Иногда дед брал меня и Нетти на "ферму" - на самом же деле это была огромная плантация сахарной свеклы с большим заводом посередине. Местность вокруг Дептфорда очень равнинная - аллювиальные отложения, - такая равнинная что Нетти частенько брала меня в полдень на вокзал (который она изысканно называла "депо", растягивая "о") и я с восторгом глядел, как вдали над путями появляется дымок - это приближающийся поезд вышел из Дарили в семи милях. Когда мы ехали на "ферму", дедушка, случалось, говорил: "Дэйви, мне принадлежит все по обе стороны насколько хватает глаз. Ты это знал?" А я всегда притворялся, что не знал, и делал удивленные глаза, поскольку именно это ему и было нужно. За милю или больше до завода начинал ощущаться сладковатый запах, а когда мы подъезжали еще ближе, становились слышны необычные звуки.

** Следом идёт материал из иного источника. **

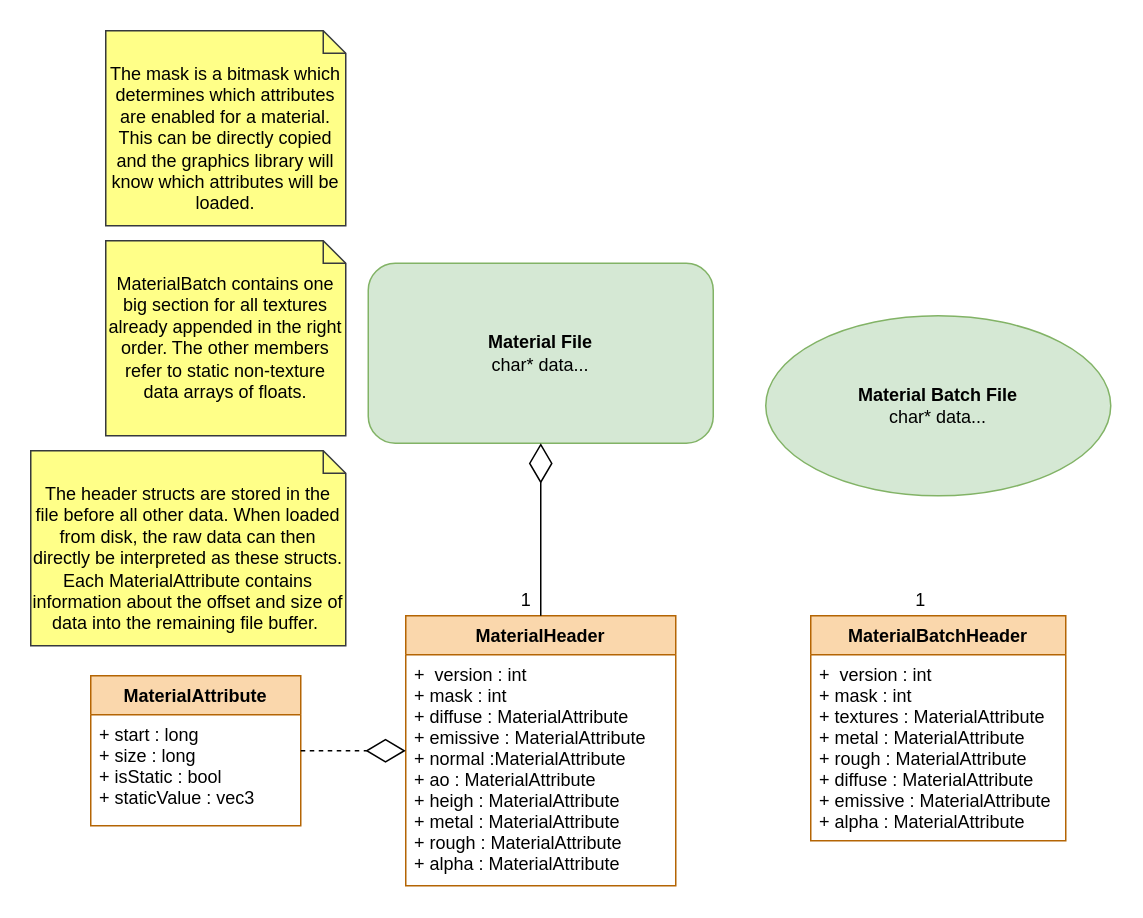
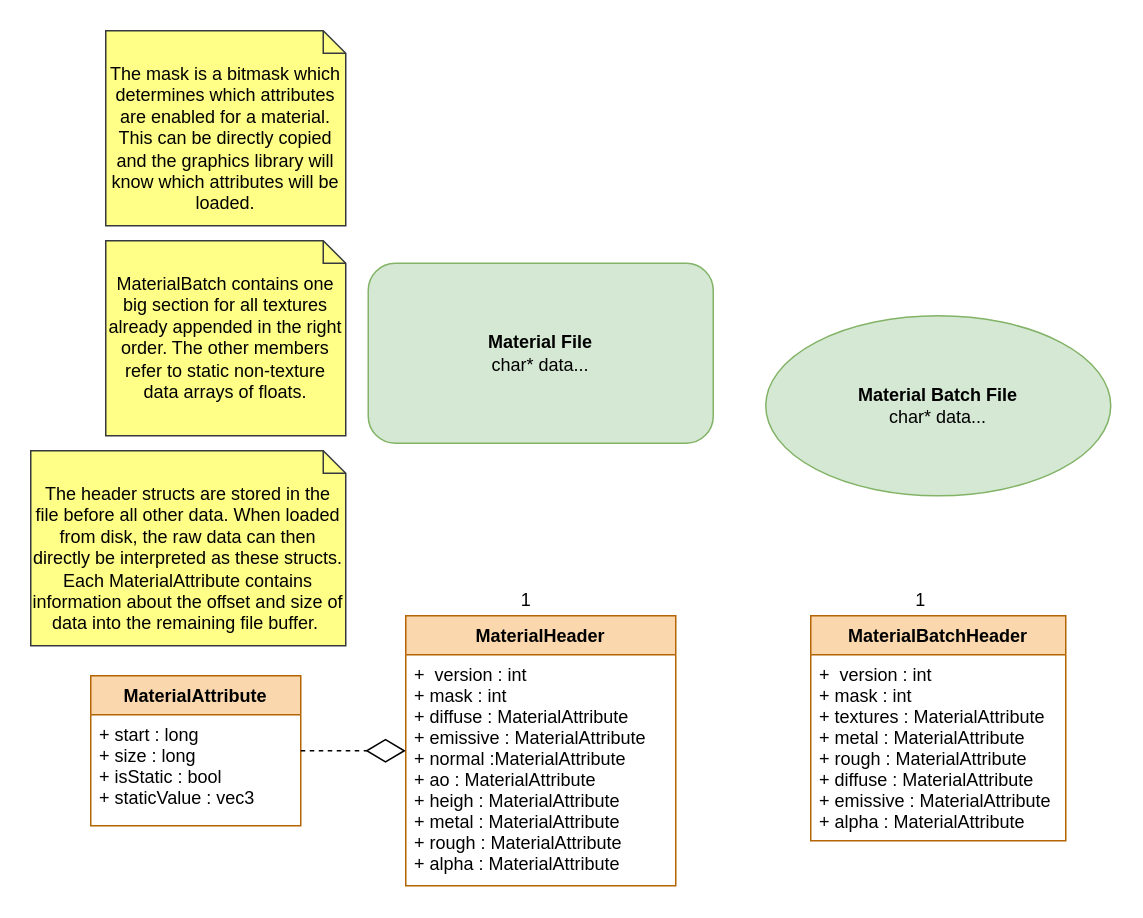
  <mxCell id="0" />
  <mxCell id="1" parent="0" />
  <mxCell id="2" value="&lt;b&gt;Material File&lt;/b&gt;&lt;br&gt;char* data..." style="rounded=1;whiteSpace=wrap;html=1;fillColor=#d5e8d4;strokeColor=#82b366;" vertex="1" parent="1"><mxGeometry x="245" y="175" width="230" height="120" as="geometry" /></mxCell>
  <mxCell id="3" value="MaterialHeader" style="swimlane;fontStyle=1;childLayout=stackLayout;horizontal=1;startSize=26;fillColor=#fad7ac;horizontalStack=0;resizeParent=1;resizeParentMax=0;resizeLast=0;collapsible=1;marginBottom=0;strokeColor=#b46504;" vertex="1" parent="1"><mxGeometry x="270" y="410" width="180" height="180" as="geometry" /></mxCell>
  <mxCell id="4" value="+  version : int&#10;+ mask : int&#10;+ diffuse : MaterialAttribute&#10;+ emissive : MaterialAttribute&#10;+ normal :MaterialAttribute&#10;+ ao : MaterialAttribute&#10;+ heigh : MaterialAttribute&#10;+ metal : MaterialAttribute&#10;+ rough : MaterialAttribute&#10;+ alpha : MaterialAttribute" style="text;strokeColor=none;fillColor=none;align=left;verticalAlign=top;spacingLeft=4;spacingRight=4;overflow=hidden;rotatable=0;points=[[0,0.5],[1,0.5]];portConstraint=eastwest;" vertex="1" parent="3"><mxGeometry y="26" width="180" height="154" as="geometry" /></mxCell>
  <mxCell id="5" value="MaterialBatchHeader" style="swimlane;fontStyle=1;childLayout=stackLayout;horizontal=1;startSize=26;fillColor=#fad7ac;horizontalStack=0;resizeParent=1;resizeParentMax=0;resizeLast=0;collapsible=1;marginBottom=0;strokeColor=#b46504;" vertex="1" parent="1"><mxGeometry x="540" y="410" width="170" height="150" as="geometry" /></mxCell>
  <mxCell id="6" value="+  version : int&#10;+ mask : int&#10;+ textures : MaterialAttribute&#10;+ metal : MaterialAttribute&#10;+ rough : MaterialAttribute&#10;+ diffuse : MaterialAttribute&#10;+ emissive : MaterialAttribute&#10;+ alpha : MaterialAttribute" style="text;strokeColor=none;fillColor=none;align=left;verticalAlign=top;spacingLeft=4;spacingRight=4;overflow=hidden;rotatable=0;points=[[0,0.5],[1,0.5]];portConstraint=eastwest;" vertex="1" parent="5"><mxGeometry y="26" width="170" height="124" as="geometry" /></mxCell>
  <mxCell id="7" value="The header structs are stored in the file before all other data. When loaded from disk, the raw data can then directly be interpreted as these structs. Each MaterialAttribute contains information about the offset and size of data into the remaining file buffer.&amp;nbsp;" style="shape=note2;boundedLbl=1;whiteSpace=wrap;html=1;size=15;verticalAlign=top;align=center;fillColor=#ffff88;strokeColor=#36393d;" vertex="1" parent="1"><mxGeometry x="20" y="300" width="210" height="130" as="geometry" /></mxCell>
  <mxCell id="8" value="MaterialAttribute" style="swimlane;fontStyle=1;childLayout=stackLayout;horizontal=1;startSize=26;fillColor=#fad7ac;horizontalStack=0;resizeParent=1;resizeParentMax=0;resizeLast=0;collapsible=1;marginBottom=0;strokeColor=#b46504;" vertex="1" parent="1"><mxGeometry x="60" y="450" width="140" height="100" as="geometry" /></mxCell>
  <mxCell id="9" value="+ start : long&#10;+ size : long&#10;+ isStatic : bool&#10;+ staticValue : vec3" style="text;strokeColor=none;fillColor=none;align=left;verticalAlign=top;spacingLeft=4;spacingRight=4;overflow=hidden;rotatable=0;points=[[0,0.5],[1,0.5]];portConstraint=eastwest;" vertex="1" parent="8"><mxGeometry y="26" width="140" height="74" as="geometry" /></mxCell>
  <mxCell id="10" value="&lt;b&gt;Material Batch File&lt;/b&gt;&lt;br&gt;char* data..." style="ellipse;whiteSpace=wrap;html=1;fillColor=#d5e8d4;strokeColor=#82b366;" vertex="1" parent="1"><mxGeometry x="510" y="210" width="230" height="120" as="geometry" /></mxCell>
  <mxCell id="11" value="" style="endArrow=diamondThin;endFill=0;endSize=24;html=1;dashed=1;" edge="1" parent="1" source="8" target="3"><mxGeometry width="160" relative="1" as="geometry"><mxPoint x="80" y="590" as="sourcePoint" /><mxPoint x="240" y="590" as="targetPoint" /></mxGeometry></mxCell>
  <mxCell id="12" value="1" style="text;html=1;align=center;verticalAlign=middle;resizable=0;points=[];autosize=1;" vertex="1" parent="1"><mxGeometry x="340" y="390" width="20" height="20" as="geometry" /></mxCell>
- <mxCell id="13" value="" style="endArrow=diamondThin;endFill=0;endSize=24;html=1;" edge="1" parent="1" source="3" target="2"><mxGeometry width="160" relative="1" as="geometry"><mxPoint x="210" y="590" as="sourcePoint" /><mxPoint x="280" y="590" as="targetPoint" /></mxGeometry></mxCell>
  <mxCell id="14" value="MaterialBatch contains one big section for all textures already appended in the right order. The other members refer to static non-texture data arrays of floats." style="shape=note2;boundedLbl=1;whiteSpace=wrap;html=1;size=15;verticalAlign=top;align=center;fillColor=#ffff88;strokeColor=#36393d;" vertex="1" parent="1"><mxGeometry x="70" y="160" width="160" height="130" as="geometry" /></mxCell>
  <mxCell id="15" value="1" style="text;html=1;align=center;verticalAlign=middle;resizable=0;points=[];autosize=1;" vertex="1" parent="1"><mxGeometry x="603" y="390" width="20" height="20" as="geometry" /></mxCell>
  <mxCell id="16" value="The mask is a bitmask which determines which attributes are enabled for a material. This can be directly copied and the graphics library will know which attributes will be loaded." style="shape=note2;boundedLbl=1;whiteSpace=wrap;html=1;size=15;verticalAlign=top;align=center;fillColor=#ffff88;strokeColor=#36393d;" vertex="1" parent="1"><mxGeometry x="70" y="20" width="160" height="130" as="geometry" /></mxCell>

Это были странно неэффективные звуки - грохот, лязг, - потому что для перемалывания и прессования свеклы, для вываривания из нее сахара использовалось не высокоточное оборудование, а тяжелое и мощное. Дед проводил меня по заводу, объясняя весь процесс, и просил важного дядьку, который наблюдал за манометром на бойлере, показать мне, как эта штука работает и как он каждые несколько минут проверяет процесс варки, дабы убедиться, что отклонения от нормативов не происходит.
Больше всего мне нравилась миниатюрная, ну прямо игрушечная железная дорога, по которой от дальних полей бежали маленькие вагончики, груженные свеклой; паровозик пускал пар и время от времени, к глубочайшему моему удовлетворению, гудел. Железная дорога принадлежала моему деду! И - ах, эта радость, которую не выразишь словами! - иногда он говорил машинисту по имени Эльмо Пиккар, чтобы в одну из поездок тот взял меня к себе в кабину! То ли дед хотел дать мне отдохнуть, то ли полагал, что - женщинам вообще не место около машин, но он никогда не позволял Нетти отправляться со мной в такие путешествия, и в течение пары часов, что занимала поездка туда и обратно, она сидела на заводе, беспокоясь, что я перепачкаюсь. Паровоз топился дровами, а дрова, как и все, что находилось рядом с заводом, были покрыты тонким слоем распыленного сахарного сиропа, а поэтому дым из трубы шел особо грязный, дивно пахучий.